== Task to carry out ==
The answer must consist of every line below containing "Гузель".

Saved entries
++++

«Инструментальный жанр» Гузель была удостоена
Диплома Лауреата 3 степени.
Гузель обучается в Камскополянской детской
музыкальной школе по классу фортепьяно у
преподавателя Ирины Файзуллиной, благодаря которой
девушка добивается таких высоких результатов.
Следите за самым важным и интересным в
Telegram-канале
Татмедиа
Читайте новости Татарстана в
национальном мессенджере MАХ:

++++

== Your response ==
«Инструментальный жанр» Гузель была удостоена
Гузель обучается в Камскополянской детской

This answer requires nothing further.